In conclusion, our study successfully developed a deep learning model for detecting lung nodules on CT scans. By combining RePoint-Net and $3\mathrm{DSq}{\mathrm{U}}^2\mathrm{Net}$, we achieved high accuracy and sensitivity in identifying nodules while significantly reducing false positives. Adding a detection stage before segmentation and classification proved to be a useful approach to improve the model’s performance.
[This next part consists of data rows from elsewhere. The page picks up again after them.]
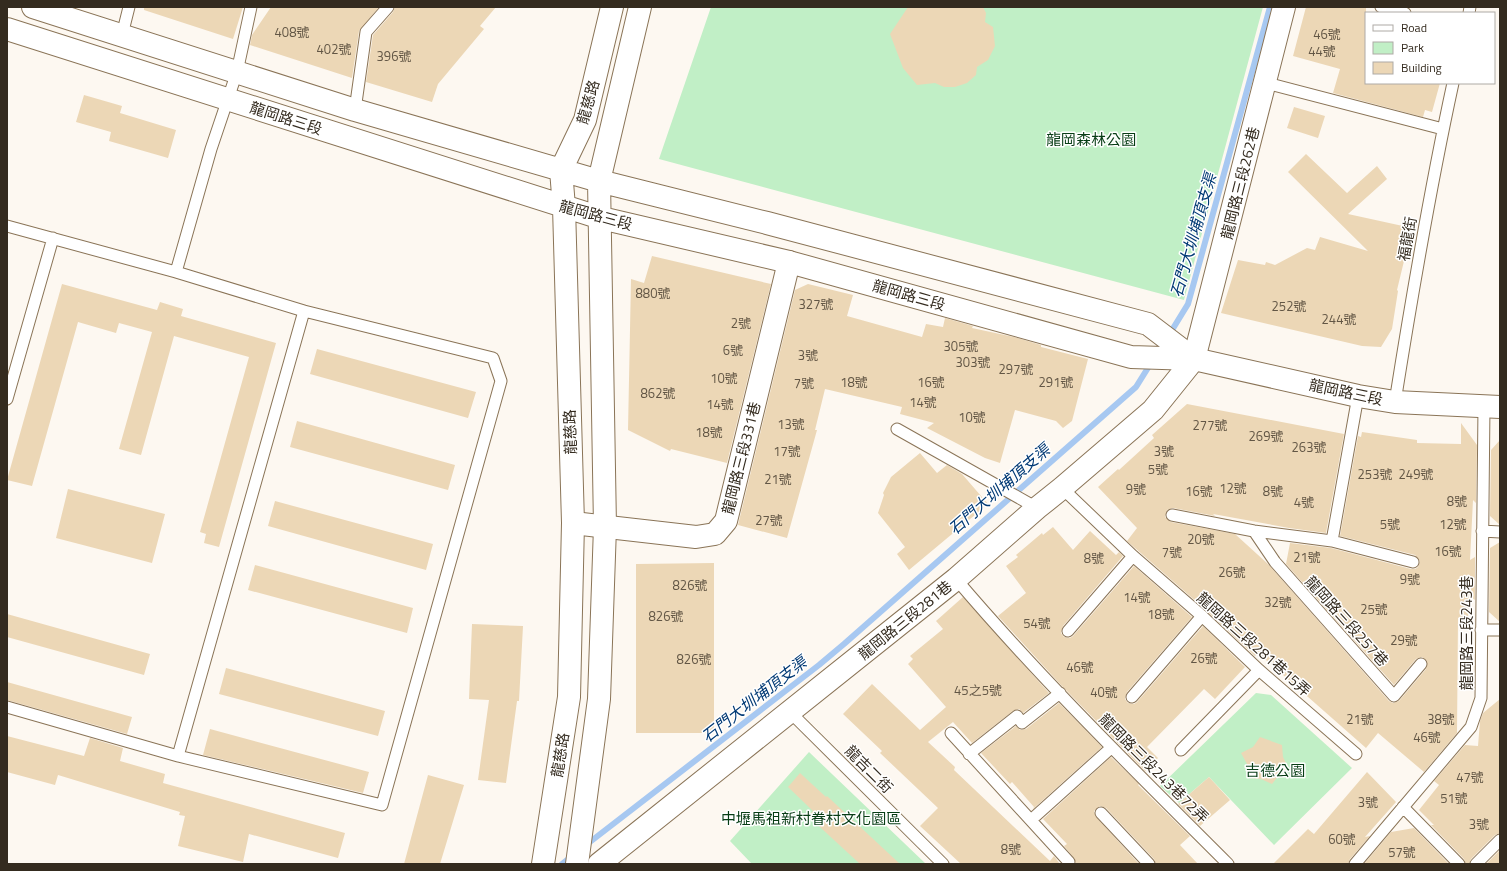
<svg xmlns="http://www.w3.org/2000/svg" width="1507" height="871" viewBox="0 0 1507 871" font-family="'Titillium Web','Noto Sans TC',sans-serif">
<rect width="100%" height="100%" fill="#fdf8f1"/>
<!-- green -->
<path fill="#c1efc6" d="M711 7H1263L1184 300 659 159Z
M1256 693 1271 695 1352 768 1274 845 1209 777 1179 803 1160 786Z
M809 752 926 864H752L730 841Z"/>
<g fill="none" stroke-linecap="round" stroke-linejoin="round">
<!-- stream -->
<path stroke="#a7c8f1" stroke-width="6" d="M1169 335 1188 304 1270 7
M586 845 819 665 844 644 1136 387 1151 363
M562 864 572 856"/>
</g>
<!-- building -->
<path fill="#ecd7b6" d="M144 7H243L233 39 144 10Z
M271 7H379L359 31 352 78 250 45 252 35Z
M395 7H496L480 26 484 29 438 84 432 102 366 82 373 35 393 12Z
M908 7H983L986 13 985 22 993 27 995 46 988 60 977 67 976 75 967 83 955 87H944L935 83 917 85 903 68 890 34Z
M1306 7H1366V83H1440L1432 112 1425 110 1423 117 1333 93 1340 69 1293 56Z
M84 95 122 106 120 113 176 130 168 158 109 141 111 132 76 122Z
M1294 107 1325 116 1318 138 1287 128Z
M1306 154 1347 193 1377 166 1387 179 1348 214 1412 228 1397 290 1398 291 1392 329 1381 347 1362 346 1221 313 1238 260 1265 265 1266 262 1275 265 1307 248 1315 250 1320 237 1368 251 1288 172Z
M652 256 771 284 727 463 671 449 670 451 628 430 631 279 644 283Z
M62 284 157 310 160 302 183 309 181 316 276 343 219 547 204 543 206 534 200 532 249 357 174 336 141 455 119 449 152 332 119 323 116 333 78 322 32 486 7 480Z
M808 284 853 295 847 316 922 337 926 324 943 327 945 318 973 326 972 328 1014 337 1041 345V347L1088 359 1072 421 1063 428 1056 421 1015 410 1000 463 985 458 927 428 934 423 900 414 902 407 825 389 815 430H817L787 538 738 525 795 290Z
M317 349 476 392 468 418 310 374Z
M1187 404 1344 434 1326 533 1289 528 1213 514 1215 516 1173 508 1167 510 1165 517 1171 522 1235 534 1268 564 1389 701 1393 703 1399 701 1426 669 1427 661 1422 657 1416 659 1394 685 1286 564 1290 543 1331 548 1411 569H1415L1418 567 1420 561 1415 555 1340 536 1358 436 1361 437 1362 432 1417 440V443L1461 444V423L1477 445 1476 503 1473 500 1470 560 1475 557V600L1469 595 1468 618H1458L1457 733 1424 772 1378 733 1366 748 1258 653 1255 656 1207 611 1127 541 1137 528 1098 487 1118 469 1119 470 1154 438 1152 435Z
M297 421 455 465 448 490 290 447Z
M1500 440V525L1490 516 1491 450Z
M920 453 937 473 947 465 962 474 988 504 909 570 897 554 905 547 878 513 884 495 883 493 891 477Z
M68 489 165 514 152 563 56 538Z
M275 501 433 544 426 570 268 526Z
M1053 527 1073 550 1090 531 1116 555 1119 552 1123 556 1063 626 1061 633 1064 637 1070 638 1073 636 1134 566 1192 617 1127 692 1125 699 1128 703 1134 704 1137 702 1203 626 1245 667 1215 699 1204 689 1147 747 1158 758 1145 771 1060 684 998 616 1026 593 1006 566 1018 557 1016 555 1042 533 1043 535Z
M1500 542V622L1489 612 1490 548Z
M714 563V733H636V564Z
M255 565 413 608 407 633 248 590Z
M963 597 1049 693 1023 713 1019 709 1013 711 972 743 953 722 928 742 955 767 954 770 1050 861 1054 856 1060 864H961L920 826 938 808 880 753 882 751 843 714 872 684 920 730 946 707 908 664 913 659 910 656 943 629 936 621Z
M7 614 150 654 144 675 7 637Z
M472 624 523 626 519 701H517L506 783 478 780 489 700 469 699Z
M226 668 385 711 378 736 219 694Z
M7 682 132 717 127 734 7 700Z
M1500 699V833L1495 835 1471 859 1469 864H1466L1464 859 1431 825H1434L1419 810 1439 785 1434 781 1465 745 1478 746 1480 721 1483 713Z
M1059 703 1102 747 1033 809 1034 807 1012 782 1010 784 981 753 1016 726 1020 730 1026 729Z
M210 729 369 772 363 793 203 755Z
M7 736 84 756 90 738 123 748 120 761 165 774 163 783 345 833 338 858 249 834 243 862 178 846 185 816 179 815 180 812 58 775 55 785 7 772Z
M1260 737 1282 745 1283 757 1289 769 1279 775 1272 784 1261 779 1249 778 1247 764 1241 753 1253 747Z
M1111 757 1139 784 1138 785 1190 836 1180 845 1198 864H1156L1154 859 1106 808 1100 806 1094 811 1096 817 1139 864H1076L1074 858 1064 846 1067 844 1043 819Z
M1367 772 1396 802 1365 837 1370 836 1350 859 1348 864H1273L1308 829 1314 834Z
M800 773 826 797 827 796 900 864H860L808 816 813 811 788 787Z
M428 775 464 785 440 864H404Z
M1209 777 1230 800 1200 826 1178 804Z
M1414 828 1449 864H1364L1391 832Z
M1500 850V864H1486Z"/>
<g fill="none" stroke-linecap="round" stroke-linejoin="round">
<!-- lane casing -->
<g stroke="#8a7457" stroke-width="13">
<path id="lane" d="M1381 7 1405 13
M1469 13 1470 7
M122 35 129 7
M1266 83 1443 129
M355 110 366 32 388 7
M7 226 176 272 304 311 178 756 7 707
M176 272 211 149 237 72 251 7
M7 399 53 238
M1395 402C1412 295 1430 189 1453 83
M897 429 1037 508
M1062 488 1133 556 1202 616 1259 670 1356 754
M1172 515 1254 531 1332 541 1413 562
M1254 531 1275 562 1394 696 1421 664
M1482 531 1500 532
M1332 541 1358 396
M956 579C1041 679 1135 771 1228 864
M1481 630H1500
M1068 631 1133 556
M1132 697 1202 616
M790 712 943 864
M951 733 1069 862 1067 864
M1181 750 1259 670
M969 754 1017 716 1022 723 1060 693
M178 756 382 805 501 381 493 358 304 311
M1403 807 1459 864
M1101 813 1149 864
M1031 820 1111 748
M1355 864 1471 727 1481 698 1484 406
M1476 864 1500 840"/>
</g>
<!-- street casing -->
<g stroke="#8a7457" stroke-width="24">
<path id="street" d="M573 523 696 537 715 534 726 521 789 262
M599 864 956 579 1037 508 1062 488 1153 410 1194 359 1284 7"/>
</g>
<!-- secondary casing -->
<g stroke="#8a7457" stroke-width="24">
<path id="secondary" d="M33 7 355 110 599 181 767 223 1148 324 1194 359
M7 29 601 218 789 262 1131 357 1194 359 1358 396 1395 402 1500 407
M543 864 569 697 573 523 564 207 561 170 585 120 612 7
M577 864 599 699 605 527 599 181 640 7"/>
</g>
<!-- lane -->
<use href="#lane" stroke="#fff" stroke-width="11"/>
<!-- street -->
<use href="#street" stroke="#fff" stroke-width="22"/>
<!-- secondary -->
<use href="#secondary" stroke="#fff" stroke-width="22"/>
</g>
<g text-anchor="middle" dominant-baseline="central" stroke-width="3" stroke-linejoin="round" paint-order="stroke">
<!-- number labels -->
<g font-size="13" fill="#625645">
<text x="292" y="32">408號</text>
<text x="1327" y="34">46號</text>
<text x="334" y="49">402號</text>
<text x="1322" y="51">44號</text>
<text x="394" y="56">396號</text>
<text x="653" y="293">880號</text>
<text x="816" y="304">327號</text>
<text x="1289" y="306">252號</text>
<text x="1339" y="319">244號</text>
<text x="741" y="323">2號</text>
<text x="961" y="346">305號</text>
<text x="733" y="350">6號</text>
<text x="808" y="355">3號</text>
<text x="973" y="362">303號</text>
<text x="1016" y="369">297號</text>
<text x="724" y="378">10號</text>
<text x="854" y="382">18號</text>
<text x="931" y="382">16號</text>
<text x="1056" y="382">291號</text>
<text x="804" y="383">7號</text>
<text x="658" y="393">862號</text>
<text x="923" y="402">14號</text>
<text x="720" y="404">14號</text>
<text x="972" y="417">10號</text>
<text x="791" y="424">13號</text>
<text x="1210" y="425">277號</text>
<text x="709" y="432">18號</text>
<text x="1266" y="436">269號</text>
<text x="1309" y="447">263號</text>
<text x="787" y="451">17號</text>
<text x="1164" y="451">3號</text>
<text x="1158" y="469">5號</text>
<text x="1375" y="474">253號</text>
<text x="1416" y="474">249號</text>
<text x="778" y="479">21號</text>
<text x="1233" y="488">12號</text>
<text x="1136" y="489">9號</text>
<text x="1199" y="491">16號</text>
<text x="1273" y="491">8號</text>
<text x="1457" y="501">8號</text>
<text x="1304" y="502">4號</text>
<text x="769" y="520">27號</text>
<text x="1390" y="524">5號</text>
<text x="1453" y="524">12號</text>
<text x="1201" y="539">20號</text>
<text x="1448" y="551">16號</text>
<text x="1172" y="552">7號</text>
<text x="1307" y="557">21號</text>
<text x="1094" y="558">8號</text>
<text x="1232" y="572">26號</text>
<text x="1410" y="579">9號</text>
<text x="690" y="585">826號</text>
<text x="1137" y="597">14號</text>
<text x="1278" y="602">32號</text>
<text x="1374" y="609">25號</text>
<text x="1161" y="614">18號</text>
<text x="666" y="616">826號</text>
<text x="1037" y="623">54號</text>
<text x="1404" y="640">29號</text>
<text x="1204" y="658">26號</text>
<text x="694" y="659">826號</text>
<text x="1080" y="667">46號</text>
<text x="978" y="690">45之5號</text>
<text x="1104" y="692">40號</text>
<text x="1360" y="719">21號</text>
<text x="1441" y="719">38號</text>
<text x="1427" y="737">46號</text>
<text x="1470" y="777">47號</text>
<text x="1454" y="798">51號</text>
<text x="1368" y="802">3號</text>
<text x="1479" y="824">3號</text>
<text x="1342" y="839">60號</text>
<text x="1011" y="849">8號</text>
<text x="1402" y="852">57號</text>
</g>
<!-- street labels -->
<g font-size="15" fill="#342b1f" stroke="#fff">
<text transform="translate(588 102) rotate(-74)">龍慈路</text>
<text transform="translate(286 118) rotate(18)">龍岡路三段</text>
<text transform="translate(1240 183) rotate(-76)">龍岡路三段262巷</text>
<text transform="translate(596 215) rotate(15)">龍岡路三段</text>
<text transform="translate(1407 239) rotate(-80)">福龍街</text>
<text transform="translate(909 295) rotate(16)">龍岡路三段</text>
<text transform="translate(1346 392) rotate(12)">龍岡路三段</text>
<text transform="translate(570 432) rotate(-92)">龍慈路</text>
<text transform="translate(741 458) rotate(-76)">龍岡路三段331巷</text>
<text transform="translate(905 620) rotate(-39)">龍岡路三段281巷</text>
<text transform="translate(1347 621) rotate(48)">龍岡路三段257巷</text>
<text transform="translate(1466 633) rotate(-90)">龍岡路三段243巷</text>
<text transform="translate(1254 644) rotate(42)">龍岡路三段281巷15弄</text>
<text transform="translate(560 755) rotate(-81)">龍慈路</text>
<text transform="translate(1154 768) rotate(45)">龍岡路三段243巷72弄</text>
<text transform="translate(869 769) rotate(45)">龍吉二街</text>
</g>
<!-- park labels -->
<g font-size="15" fill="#073d15" stroke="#fff">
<text x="1091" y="139">龍岡森林公園</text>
<text x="1275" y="770">吉德公園</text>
<text x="811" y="818">中壢馬祖新村眷村文化園區</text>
</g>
<!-- water labels -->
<g font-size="16" font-style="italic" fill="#003974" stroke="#fff">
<text transform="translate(1193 235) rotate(-74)">石門大圳埔頂支渠</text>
<text transform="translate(999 489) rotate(-41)">石門大圳埔頂支渠</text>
<text transform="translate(754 699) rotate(-38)">石門大圳埔頂支渠</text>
</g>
</g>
<!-- border -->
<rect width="1507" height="871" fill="none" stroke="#342b1f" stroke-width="16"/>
<!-- legend -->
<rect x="1365" y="12" width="130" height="72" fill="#ffffff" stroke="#aeaaa5"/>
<rect x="1373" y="25" width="20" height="6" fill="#ffffff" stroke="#aeaaa5"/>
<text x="1401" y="32" font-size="12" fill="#342b1f">Road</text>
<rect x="1373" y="42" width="20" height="12" fill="#c1efc6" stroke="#aeaaa5"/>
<text x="1401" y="52" font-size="12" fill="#342b1f">Park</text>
<rect x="1373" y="62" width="20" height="12" fill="#ecd7b6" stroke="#aeaaa5"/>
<text x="1401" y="72" font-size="12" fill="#342b1f">Building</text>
</svg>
6. Conclusions and future work

The detection of lung nodules on CT scans holds crucial importance in clinical practice, considering various factors beyond nodule size. Automating this process can significantly alleviate physicians’ workload, and for this purpose, a deep learning model has been successfully developed by combining RePoint-Net and $3\mathrm{DSq}{\mathrm{U}}^2\mathrm{Net}$. The model demonstrated high accuracy and sensitivity in identifying lung nodules on CT images. By integrating the proposed methods, a high degree of sensitivity was achieved while significantly reducing false positives. The addition of a detection stage before nodule segmentation and classification proved to substantially enhance accuracy. The experiment, conducted on the LIDC-IDRI dataset, yielded a sensitivity of 97.74% in detecting nodules or non-nodules, and an accuracy of 95.4% in classifying nodules as benign or malignant. However, there are several avenues for future research and improvement. Firstly, there is a plan to extend the algorithm’s application to other medical imaging problems to assess its generalisability and achieve state-of-the-art performance in various contexts. Additionally, incorporating both MRI and CT images to study nodule shape, type, and growth rate is aimed at enhancing the model’s diagnostic capabilities. To make the algorithm more practical, efforts will be made to reduce its runtime by implementing the TLT method, enabling faster processing and analysis of CT scans for timely diagnosis and treatment decisions. The belief is strong that the impact of this method on healthcare can be significant, as it has the potential to improve the accuracy and efficiency of lung nodule detection, leading to early diagnosis and better patient outcomes. In summary, while the current research has demonstrated promising results, there is a wide scope for future work to expand the algorithm’s applicability, incorporate additional imaging modalities, and optimise its runtime. These efforts will contribute to further advancements in lung nodule detection and its potential impact on healthcare.

Disclosure statement

No potential conflict of interest was reported by the author(s).